■ WORK INSTRUCTIONS: Extract each line holding the word "lines" from the entries.

━━━━

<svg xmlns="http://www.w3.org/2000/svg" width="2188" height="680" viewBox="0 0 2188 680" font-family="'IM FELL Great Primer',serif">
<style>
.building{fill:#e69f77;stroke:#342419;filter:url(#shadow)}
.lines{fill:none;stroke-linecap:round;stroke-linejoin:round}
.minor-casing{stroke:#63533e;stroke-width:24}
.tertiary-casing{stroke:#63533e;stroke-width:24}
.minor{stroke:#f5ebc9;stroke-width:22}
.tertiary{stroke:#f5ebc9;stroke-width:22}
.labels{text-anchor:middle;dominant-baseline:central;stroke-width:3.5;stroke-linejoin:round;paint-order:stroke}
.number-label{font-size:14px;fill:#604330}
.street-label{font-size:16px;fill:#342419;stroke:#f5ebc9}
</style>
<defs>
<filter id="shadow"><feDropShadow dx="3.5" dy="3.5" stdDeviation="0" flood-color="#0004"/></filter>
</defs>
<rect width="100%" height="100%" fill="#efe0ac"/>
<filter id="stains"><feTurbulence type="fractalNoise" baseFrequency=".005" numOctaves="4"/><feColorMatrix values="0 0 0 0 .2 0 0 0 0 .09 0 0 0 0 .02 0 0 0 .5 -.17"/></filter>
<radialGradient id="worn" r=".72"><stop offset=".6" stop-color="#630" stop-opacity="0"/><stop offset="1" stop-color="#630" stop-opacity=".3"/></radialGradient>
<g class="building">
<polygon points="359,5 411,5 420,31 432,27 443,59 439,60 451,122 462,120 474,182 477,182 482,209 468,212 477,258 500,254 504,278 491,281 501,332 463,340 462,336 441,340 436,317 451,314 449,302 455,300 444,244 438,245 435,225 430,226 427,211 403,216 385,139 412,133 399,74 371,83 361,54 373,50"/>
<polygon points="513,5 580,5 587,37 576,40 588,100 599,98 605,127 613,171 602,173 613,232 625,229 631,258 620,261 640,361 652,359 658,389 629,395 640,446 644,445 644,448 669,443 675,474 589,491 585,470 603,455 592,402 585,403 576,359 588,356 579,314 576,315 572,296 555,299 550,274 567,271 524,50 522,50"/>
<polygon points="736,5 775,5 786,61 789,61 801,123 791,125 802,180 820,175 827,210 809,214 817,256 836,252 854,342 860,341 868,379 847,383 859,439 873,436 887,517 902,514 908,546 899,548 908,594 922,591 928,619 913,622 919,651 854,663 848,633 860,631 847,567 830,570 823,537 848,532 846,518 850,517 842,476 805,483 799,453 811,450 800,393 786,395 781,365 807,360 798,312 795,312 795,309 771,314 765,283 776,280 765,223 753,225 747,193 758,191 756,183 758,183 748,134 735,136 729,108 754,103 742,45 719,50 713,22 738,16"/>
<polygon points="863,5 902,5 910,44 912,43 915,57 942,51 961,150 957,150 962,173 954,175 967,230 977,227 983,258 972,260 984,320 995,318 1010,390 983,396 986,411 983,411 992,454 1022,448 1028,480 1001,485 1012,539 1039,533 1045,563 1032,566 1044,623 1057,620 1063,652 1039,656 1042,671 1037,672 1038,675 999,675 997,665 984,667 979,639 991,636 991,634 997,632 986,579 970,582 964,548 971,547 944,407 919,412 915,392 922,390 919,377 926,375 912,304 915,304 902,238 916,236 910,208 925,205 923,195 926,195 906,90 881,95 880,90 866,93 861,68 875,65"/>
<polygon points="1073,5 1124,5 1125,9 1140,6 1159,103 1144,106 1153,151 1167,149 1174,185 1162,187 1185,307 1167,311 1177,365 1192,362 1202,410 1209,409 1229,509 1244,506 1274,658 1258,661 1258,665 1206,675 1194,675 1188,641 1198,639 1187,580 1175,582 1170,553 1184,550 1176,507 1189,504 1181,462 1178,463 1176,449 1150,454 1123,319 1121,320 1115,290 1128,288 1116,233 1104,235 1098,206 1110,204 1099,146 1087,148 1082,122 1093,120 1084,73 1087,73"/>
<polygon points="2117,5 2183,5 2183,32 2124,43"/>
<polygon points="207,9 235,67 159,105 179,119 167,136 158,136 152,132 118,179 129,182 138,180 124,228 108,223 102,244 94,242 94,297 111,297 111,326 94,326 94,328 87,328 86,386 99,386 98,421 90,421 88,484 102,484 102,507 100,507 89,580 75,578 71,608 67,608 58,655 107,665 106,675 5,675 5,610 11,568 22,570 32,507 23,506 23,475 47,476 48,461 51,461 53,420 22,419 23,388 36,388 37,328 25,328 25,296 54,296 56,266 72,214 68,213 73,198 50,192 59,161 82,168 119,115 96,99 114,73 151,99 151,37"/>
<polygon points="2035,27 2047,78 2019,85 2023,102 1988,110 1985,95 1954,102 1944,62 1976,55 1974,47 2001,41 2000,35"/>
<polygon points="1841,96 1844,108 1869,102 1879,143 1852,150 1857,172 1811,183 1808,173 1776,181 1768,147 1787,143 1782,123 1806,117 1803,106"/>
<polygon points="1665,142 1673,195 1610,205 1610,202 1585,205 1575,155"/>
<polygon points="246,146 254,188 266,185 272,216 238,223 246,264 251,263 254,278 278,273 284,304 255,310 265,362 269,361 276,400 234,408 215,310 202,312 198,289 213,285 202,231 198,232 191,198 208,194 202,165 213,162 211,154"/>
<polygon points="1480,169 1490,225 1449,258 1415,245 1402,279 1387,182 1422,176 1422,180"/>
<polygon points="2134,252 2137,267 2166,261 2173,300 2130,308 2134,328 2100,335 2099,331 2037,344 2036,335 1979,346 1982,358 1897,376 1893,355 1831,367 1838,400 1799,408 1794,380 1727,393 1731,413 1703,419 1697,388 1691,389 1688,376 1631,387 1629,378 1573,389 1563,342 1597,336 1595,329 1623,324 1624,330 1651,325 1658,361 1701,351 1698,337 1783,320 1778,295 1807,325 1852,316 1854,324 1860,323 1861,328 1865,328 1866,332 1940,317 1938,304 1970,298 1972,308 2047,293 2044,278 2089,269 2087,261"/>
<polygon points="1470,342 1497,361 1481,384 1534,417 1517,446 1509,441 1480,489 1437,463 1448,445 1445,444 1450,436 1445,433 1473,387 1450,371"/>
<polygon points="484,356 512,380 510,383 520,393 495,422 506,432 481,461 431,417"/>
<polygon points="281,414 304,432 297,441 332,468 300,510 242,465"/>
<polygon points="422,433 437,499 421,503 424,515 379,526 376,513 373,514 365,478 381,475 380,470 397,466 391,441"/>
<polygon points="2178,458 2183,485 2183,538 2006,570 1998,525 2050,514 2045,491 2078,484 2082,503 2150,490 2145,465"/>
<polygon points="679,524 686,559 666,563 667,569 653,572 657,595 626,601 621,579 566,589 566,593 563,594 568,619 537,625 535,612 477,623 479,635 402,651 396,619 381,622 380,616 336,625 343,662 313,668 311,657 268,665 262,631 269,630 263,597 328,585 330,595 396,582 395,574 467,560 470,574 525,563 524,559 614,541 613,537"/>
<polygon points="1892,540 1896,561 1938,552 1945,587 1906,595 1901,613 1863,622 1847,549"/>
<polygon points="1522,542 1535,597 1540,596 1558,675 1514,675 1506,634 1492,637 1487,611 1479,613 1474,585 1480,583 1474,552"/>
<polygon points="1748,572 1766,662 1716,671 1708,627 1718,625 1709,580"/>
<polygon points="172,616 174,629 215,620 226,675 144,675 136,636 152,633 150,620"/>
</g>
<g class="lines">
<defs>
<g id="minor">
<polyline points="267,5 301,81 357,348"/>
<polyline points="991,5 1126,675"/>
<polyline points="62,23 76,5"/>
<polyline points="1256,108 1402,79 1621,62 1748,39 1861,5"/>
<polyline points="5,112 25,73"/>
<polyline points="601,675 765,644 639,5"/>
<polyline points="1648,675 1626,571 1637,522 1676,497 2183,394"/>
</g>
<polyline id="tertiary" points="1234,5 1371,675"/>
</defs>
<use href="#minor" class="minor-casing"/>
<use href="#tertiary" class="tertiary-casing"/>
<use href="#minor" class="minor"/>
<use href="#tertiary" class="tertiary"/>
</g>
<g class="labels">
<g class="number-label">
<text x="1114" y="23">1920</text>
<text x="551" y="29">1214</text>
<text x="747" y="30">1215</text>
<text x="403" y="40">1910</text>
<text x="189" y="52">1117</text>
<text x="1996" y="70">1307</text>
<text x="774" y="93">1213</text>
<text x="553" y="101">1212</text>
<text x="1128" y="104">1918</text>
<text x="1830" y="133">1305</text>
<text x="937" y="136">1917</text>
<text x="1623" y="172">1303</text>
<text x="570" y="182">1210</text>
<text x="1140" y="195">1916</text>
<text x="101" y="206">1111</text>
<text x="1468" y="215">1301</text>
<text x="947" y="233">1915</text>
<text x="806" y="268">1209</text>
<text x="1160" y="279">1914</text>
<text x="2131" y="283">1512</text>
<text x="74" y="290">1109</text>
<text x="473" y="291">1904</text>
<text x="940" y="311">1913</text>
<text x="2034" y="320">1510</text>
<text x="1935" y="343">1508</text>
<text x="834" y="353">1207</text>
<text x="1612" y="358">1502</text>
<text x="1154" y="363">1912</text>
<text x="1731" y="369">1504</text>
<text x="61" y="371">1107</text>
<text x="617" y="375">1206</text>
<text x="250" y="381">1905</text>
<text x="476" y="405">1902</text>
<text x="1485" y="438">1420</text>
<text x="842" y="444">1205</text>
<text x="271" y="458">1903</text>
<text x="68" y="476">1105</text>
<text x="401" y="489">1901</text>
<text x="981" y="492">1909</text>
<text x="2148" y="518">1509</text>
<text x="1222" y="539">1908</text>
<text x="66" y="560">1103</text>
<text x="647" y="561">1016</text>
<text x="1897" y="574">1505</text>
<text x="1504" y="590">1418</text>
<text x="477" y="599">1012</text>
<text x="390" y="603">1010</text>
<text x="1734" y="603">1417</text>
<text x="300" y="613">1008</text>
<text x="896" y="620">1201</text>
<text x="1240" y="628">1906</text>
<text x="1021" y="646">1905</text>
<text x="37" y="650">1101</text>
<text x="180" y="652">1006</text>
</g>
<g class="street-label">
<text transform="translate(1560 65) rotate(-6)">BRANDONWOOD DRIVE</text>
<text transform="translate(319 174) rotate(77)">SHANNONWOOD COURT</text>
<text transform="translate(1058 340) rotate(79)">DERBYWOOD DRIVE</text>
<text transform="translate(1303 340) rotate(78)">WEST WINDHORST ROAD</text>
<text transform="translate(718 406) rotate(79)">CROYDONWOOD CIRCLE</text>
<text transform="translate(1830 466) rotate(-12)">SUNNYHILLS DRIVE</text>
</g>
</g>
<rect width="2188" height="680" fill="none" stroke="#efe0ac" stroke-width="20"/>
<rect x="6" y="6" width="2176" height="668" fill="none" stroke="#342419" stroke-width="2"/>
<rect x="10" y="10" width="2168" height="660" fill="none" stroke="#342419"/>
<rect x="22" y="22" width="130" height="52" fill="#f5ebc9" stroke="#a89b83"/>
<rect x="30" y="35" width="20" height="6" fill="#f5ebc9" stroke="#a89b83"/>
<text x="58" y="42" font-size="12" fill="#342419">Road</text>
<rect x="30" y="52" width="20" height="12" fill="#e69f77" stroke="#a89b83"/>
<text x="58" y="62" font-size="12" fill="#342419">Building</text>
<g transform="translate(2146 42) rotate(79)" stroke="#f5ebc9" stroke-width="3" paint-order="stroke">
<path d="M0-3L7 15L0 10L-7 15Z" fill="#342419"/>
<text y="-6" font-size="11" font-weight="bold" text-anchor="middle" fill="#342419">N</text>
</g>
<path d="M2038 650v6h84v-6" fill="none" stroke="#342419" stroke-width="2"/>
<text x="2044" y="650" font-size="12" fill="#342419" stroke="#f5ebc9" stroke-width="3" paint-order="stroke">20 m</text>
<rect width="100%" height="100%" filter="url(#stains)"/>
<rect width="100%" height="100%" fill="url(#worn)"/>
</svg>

━━━━

■ EXPECTED ANSWER:
.lines{fill:none;stroke-linecap:round;stroke-linejoin:round}
<g class="lines">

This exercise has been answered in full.